Pulling Up the Tent Pegs
I woke this morning to a living room I did not recognize. It was a skeleton of what I had grown accustomed to. Nothing was as it should be, nothing was where it should have been. Everything about our living room in the brightness of the morning was different, and it took me a few minutes to grow accustomed to it.
We are moving. And everything is changing.
In two days we will start the first of three full days of driving ourselves, our dog, our cars, and all of our belongings across the country to a new town that will be home for this next season of life. The last few days have consisted of packing final items into boxes, pulling relentlessly at roll after roll of tape, saving scraps of bubble wrap and packing paper from shipments, unpacking boxes for needed items packed prematurely, and then boxing it all up again.
The funny thing about packing is that in a matter of minutes (more realistically, hours) you can transform a space that is both a sanctuary and sacred ground into a place you hardly recognize.
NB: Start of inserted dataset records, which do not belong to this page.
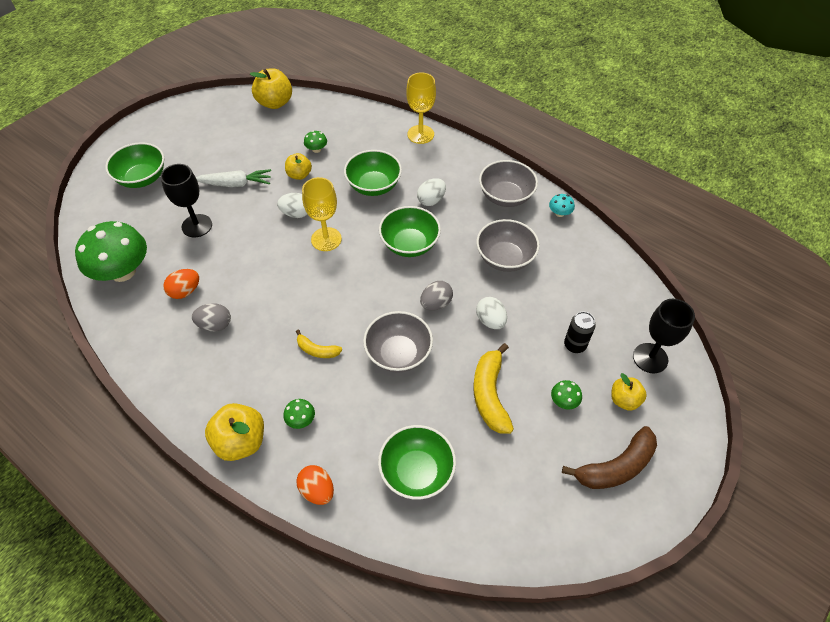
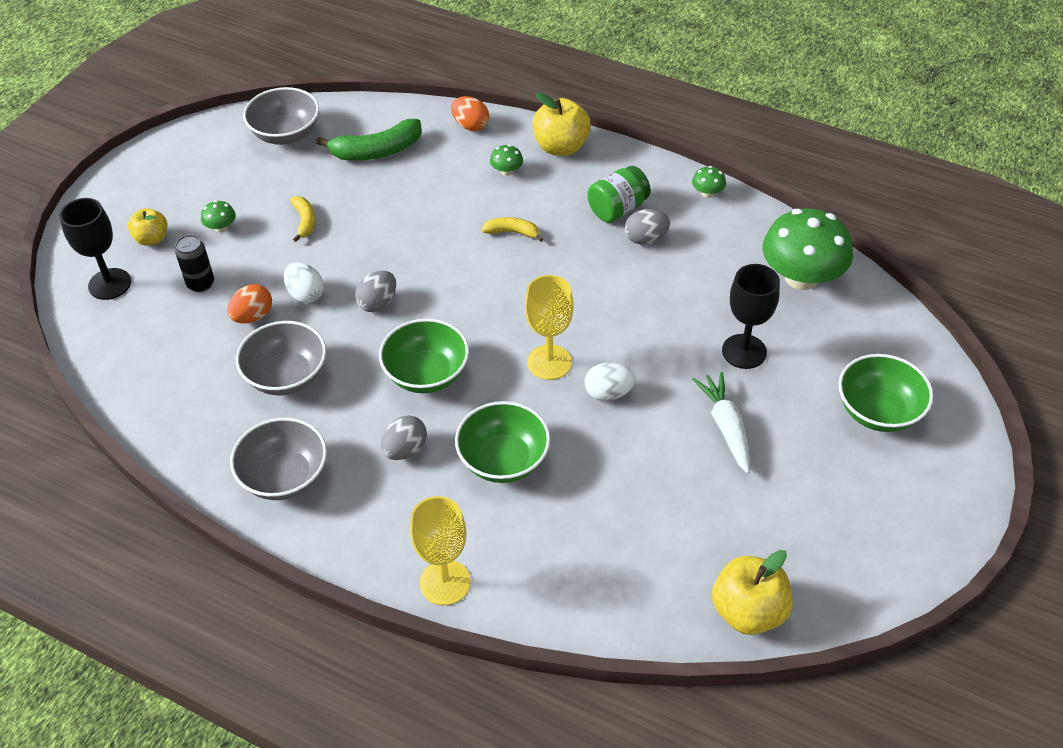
camera: 170 degrees right, 5 degrees down
orange egg [163,269,199,299] -> orange egg moved to [227,284,272,323]
white carrot [196,169,271,187] -> white carrot turned 90 degrees clockwise [692,372,750,474]
yellow apple [285,153,312,180] -> none
green mushroom [304,131,327,153] -> green mushroom moved to [692,166,726,198]
grey bowl [363,311,433,373] -> grey bowl moved to [243,87,319,145]
green bowl [378,425,456,500] -> green banana [316,119,422,161]
white egg [417,178,446,206] -> grey egg [381,415,427,460]
yellow banana [473,343,514,434] -> yellow banana [290,196,315,242], size x0.55
turquoise mushroom [549,194,575,217] -> none
brown banana [562,426,657,489] -> none
none -> green jar [587,166,651,223]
Yesterday, after a few hours of removing art from the walls, packing throw pillows, and neatly wrapping up lamps in paper, I turned around and realized that the place that has been home for almost three years was now not much more than a standard, cookie-cutter condo. For months we worked and planned and decorated this space in an effort to make this house a home, and in a fraction of that time I made that home a house again. I undressed it from all familiarity, wiped the built-in shelves where all our favorite books lived, and reflected on a space that, from the other side of packing, now seems so temporary. Though it was a staple in our every-day, the pending landlord inspection now renders it hollow and inhospitable.
Moves in my life have never been small. Only once have I made a short-distance move in which I moved to a town 20 minutes away. All others have been across multiples states and into a drastically different season of life. It’s in my nature to grow quickly and deeply attached to the places I live. Each apartment – from my 320 square foot studio in Chicago to our top floor condo with a view of the Colorado foothills – has looked like me, felt like me, and smelled like me as it worked its way into my heart. This morning, as we prepare to move yet again across the country I am comforted by the reality of the coming Kingdom of God. One day, I am reminded and consoled, our God will return to this earth, and establish His Kingdom – and our Home – forever. It will never end. It will never fail. We will never have to pull up out roots again. We will settle in with a sigh and without a the smallest bit of apprehension about fully embracing the space for fear we will have to say good-bye. No, there will be no good-byes. Just goodness.
In the meantime, we’re just pulling up tent pegs. We’re moving from semi-home to semi-home, from little-picture of the Kingdom to little-picture of the Kingdom. We move from space to space digging our tent pegs as deep in the earth as we can – and it is good and glorious even – only to realize that they are, ultimately and disappointingly, still temporary. Every home we have this side of our true Home will be temporary, but it will remind us each and every day: the Kingdom is coming, and so is the King.
Oh, how I can relate. My family moved pretty much every other year when I was growing up—sometimes across country (which seemed like going to another planet when you move from Missississippi to New Jersey…), often across town to “bigger and better.” So when my husband built our little country cottage in east TX, I never ever wanted to leave. But 22 years later, here we are in CO. And I’ve made our house a home. But how I miss those roots and long for those relationships. I’m thankful for the small reminders God sends my way that this world is not my home, no matter where my house is.